**What you will do**
Give every line of text read from the entries below as a JSON list of strings, one string per line, with blank lines and the pictures left out.

**Material supplied**
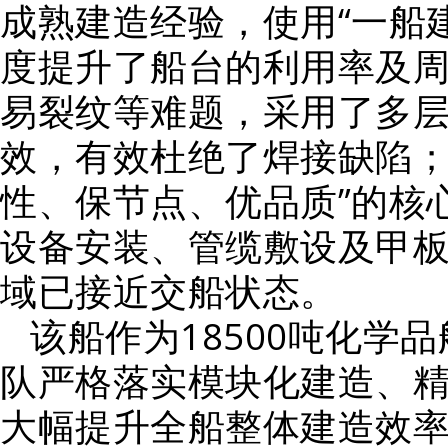
成熟建造经验，使用“一船
度提升了船台的利用率及
易裂纹等难题，采用了多
效，有效杜绝了焊接缺陷；
性、保节点、优品质”的核
设备安装、管缆敷设及甲
域已接近交船状态。
该船作为18500吨化学
队严格落实模块化建造、
大幅提升全船整体建造效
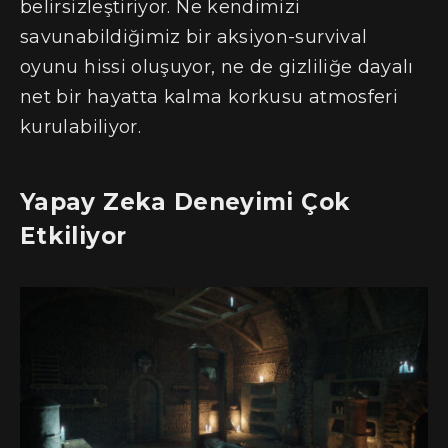
belirsizleştiriyor. Ne kendimizi
savunabildiğimiz bir aksiyon-survival
oyunu hissi oluşuyor, ne de gizliliğe dayalı
net bir hayatta kalma korkusu atmosferi
kurulabiliyor.
Yapay Zeka Deneyimi Çok
Etkiliyor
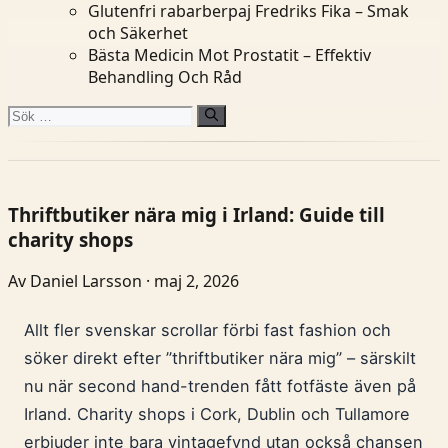
Glutenfri rabarberpaj Fredriks Fika – Smak
och Säkerhet
Bästa Medicin Mot Prostatit – Effektiv
Behandling Och Råd
Sök
efter:
Thriftbutiker nära mig i Irland: Guide till
charity shops
Av Daniel Larsson · maj 2, 2026
Allt fler svenskar scrollar förbi fast fashion och
söker direkt efter ”thriftbutiker nära mig” – särskilt
nu när second hand-trenden fått fotfäste även på
Irland. Charity shops i Cork, Dublin och Tullamore
erbjuder inte bara vintagefynd utan också chansen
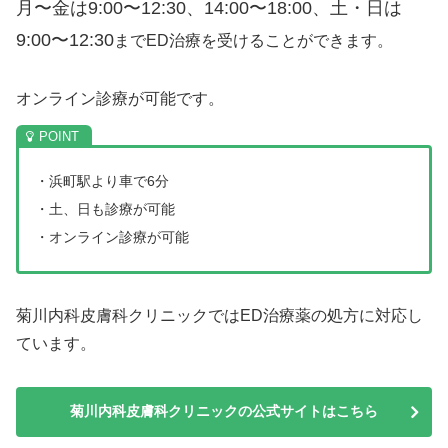
月〜金は9:00〜12:30、14:00〜18:00、土・日は
9:00〜12:30
までED治療を受けることができます。
オンライン診療が可能です。
・浜町駅より車で6分
・土、日も診療が可能
・オンライン診療が可能
菊川内科皮膚科クリニックではED治療薬の処方に対応し
ています。
菊川内科皮膚科クリニックの公式サイトはこちら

**Response to this exercise**
[
  "成熟建造经验，使用“一船",
  "度提升了船台的利用率及",
  "易裂纹等难题，采用了多",
  "效，有效杜绝了焊接缺陷；",
  "性、保节点、优品质”的核",
  "设备安装、管缆敷设及甲",
  "域已接近交船状态。",
  "该船作为18500吨化学",
  "队严格落实模块化建造、",
  "大幅提升全船整体建造效",
  "belirsizleştiriyor. Ne kendimizi",
  "savunabildiğimiz bir aksiyon-survival",
  "oyunu hissi oluşuyor, ne de gizliliğe dayalı",
  "net bir hayatta kalma korkusu atmosferi",
  "kurulabiliyor.",
  "Yapay Zeka Deneyimi Çok",
  "Etkiliyor",
  "Glutenfri rabarberpaj Fredriks Fika – Smak",
  "och Säkerhet",
  "Bästa Medicin Mot Prostatit – Effektiv",
  "Behandling Och Råd",
  "Sök",
  "efter:",
  "Thriftbutiker nära mig i Irland: Guide till",
  "charity shops",
  "Av Daniel Larsson · maj 2, 2026",
  "Allt fler svenskar scrollar förbi fast fashion och",
  "söker direkt efter ”thriftbutiker nära mig” – särskilt",
  "nu när second hand-trenden fått fotfäste även på",
  "Irland. Charity shops i Cork, Dublin och Tullamore",
  "erbjuder inte bara vintagefynd utan också chansen",
  "月〜金は9:00〜12:30、14:00〜18:00、土・日は",
  "9:00〜12:30",
  "までED治療を受けることができます。",
  "オンライン診療が可能です。",
  "・浜町駅より車で6分",
  "・土、日も診療が可能",
  "・オンライン診療が可能",
  "菊川内科皮膚科クリニックではED治療薬の処方に対応し",
  "ています。",
  "菊川内科皮膚科クリニックの公式サイトはこちら"
]